Limitations & Future Work

  1. Training throughput decreases by approximately 1.5–2×; further kernel optimization (e.g., via ThunderKittens) is needed.
  2. Experiments are conducted primarily on 760M parameter models, lacking validation through from-scratch training at the 7B+ scale.
  3. Distillation-based conversion is unstable for fully trained models; improved conversion strategies remain to be explored.
  4. Combinations with other attention variants such as Sliding Window Attention have not yet been investigated.
  • Complementary to FoX (which modifies logits additively); their combination as PaTH-FoX yields further improvements.

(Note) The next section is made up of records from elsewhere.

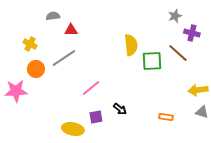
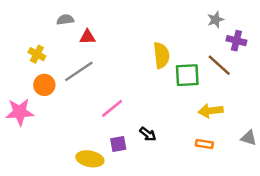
yellow arrow: (198, 90) -> (211, 111), moved

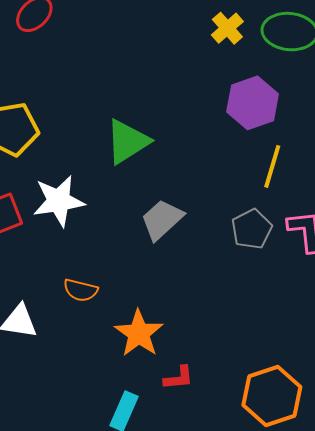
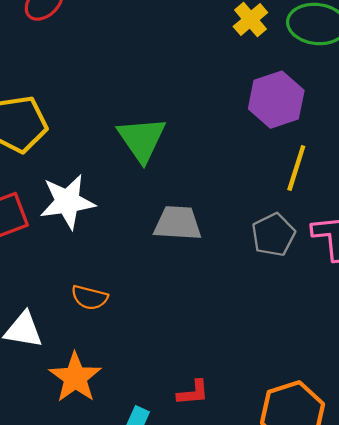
green triangle: (127, 142) -> (142, 139), turned -33
gray trapezoid: (162, 220) -> (178, 223), turned 45
orange star: (139, 333) -> (75, 377), moved

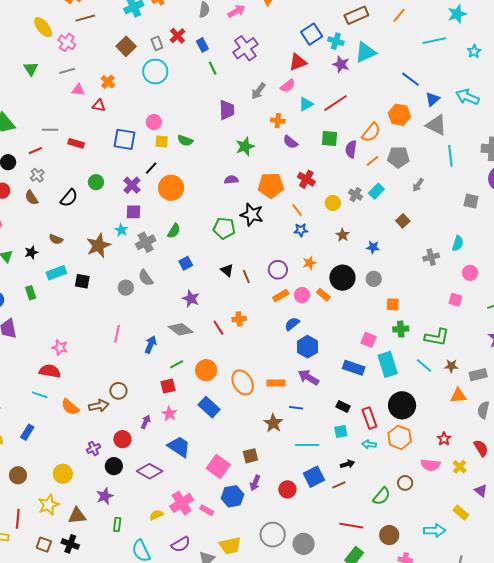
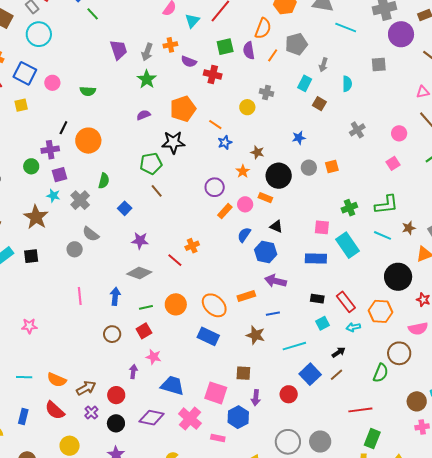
gray arrow: (258, 91) -> (147, 52), moved
blue square: (125, 139) -> (25, 73), moved, turned 35
yellow square: (162, 142) -> (21, 105), moved
cyan line: (450, 156) -> (346, 28), turned -45
red cross: (306, 179) -> (213, 75), moved
green circle: (96, 182) -> (31, 166), moved
purple cross: (132, 185) -> (50, 150), turned -36
cyan rectangle: (376, 191) -> (305, 83), moved
brown star: (343, 235) -> (257, 152), moved
cyan semicircle: (458, 243) -> (347, 84), moved
black triangle: (227, 270) -> (276, 226), moved
brown line: (246, 277) -> (157, 191), moved
pink square: (455, 300) -> (393, 163), turned -32
orange square: (393, 304) -> (332, 167), moved
green line: (177, 364) -> (146, 307), turned 32
red semicircle: (50, 371) -> (55, 410), moved, turned -130
brown circle: (118, 391) -> (112, 334), moved
black circle: (402, 405) -> (398, 277), moved
brown arrow: (99, 406) -> (86, 388), moved
blue rectangle: (209, 407) -> (208, 336), moved
brown square: (250, 456) -> (243, 373), turned 35
brown circle: (405, 483) -> (399, 353), size x1.5
pink cross: (182, 503) -> (190, 419), moved
brown circle: (389, 535) -> (417, 401), moved

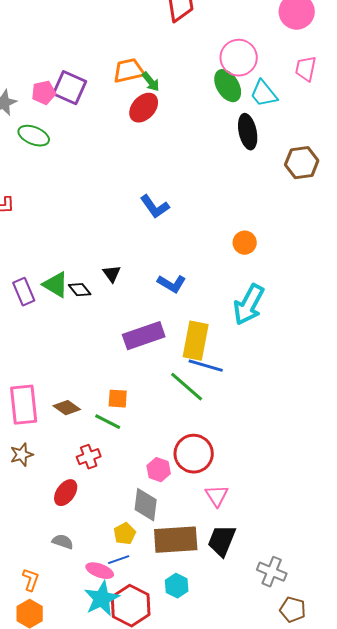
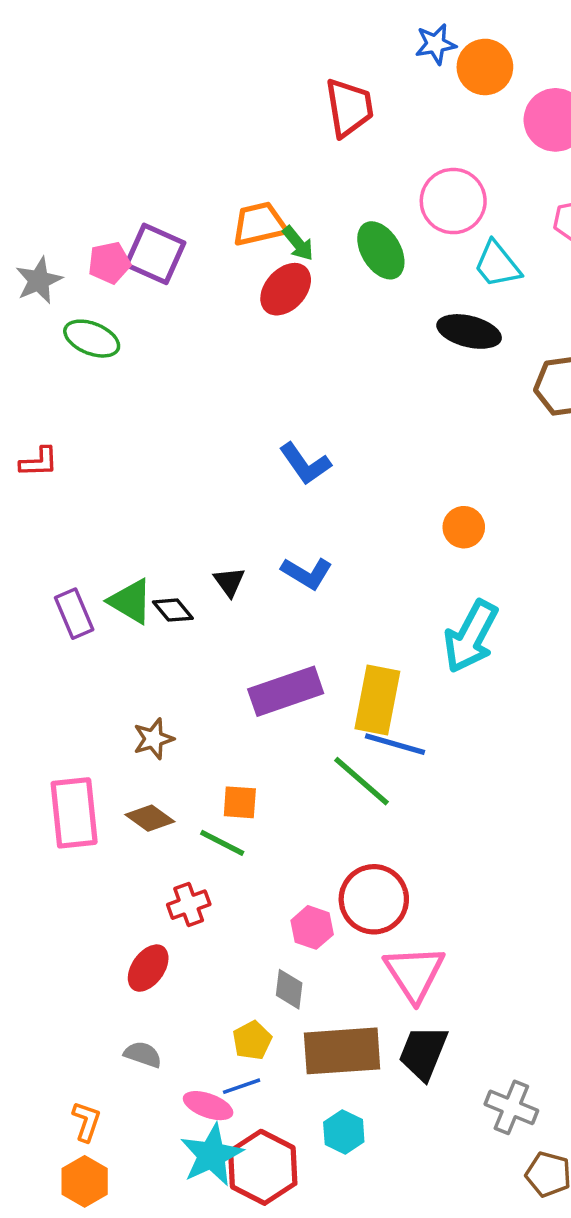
green ellipse: (228, 86) -> (381, 250), moved
black ellipse: (248, 132) -> (469, 331), turned -64
blue L-shape: (172, 284) -> (307, 573), moved
brown star: (22, 455) -> (153, 739), moved
pink triangle: (217, 496) -> (414, 973), size x1.5
gray diamond: (146, 505) -> (289, 989), size x0.7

  • Provides a new direction for the research thread of iterative key cache refinement.
  • Code has been integrated into the flash-linear-attention library, lowering the barrier for community reproduction.

Rating

  • Novelty: ⭐⭐⭐⭐⭐ Reinterprets position encoding from a linear RNN perspective; Householder transformations balance expressiveness and computational efficiency.

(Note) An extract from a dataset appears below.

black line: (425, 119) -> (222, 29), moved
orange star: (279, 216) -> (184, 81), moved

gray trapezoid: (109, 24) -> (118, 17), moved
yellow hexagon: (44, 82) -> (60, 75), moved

  • Experimental Thoroughness: ⭐⭐⭐⭐ Covers synthetic tasks, language modeling, long-context evaluation, and model conversion, though large-scale training validation is absent.
  • Writing Quality: ⭐⭐⭐⭐⭐ Theoretical derivations are rigorous; the narrative flows clearly from motivation through algorithm design to experiments.
  • Value: ⭐⭐⭐⭐⭐ A strong candidate to replace RoPE; code is open-sourced and integrated into a mainstream library.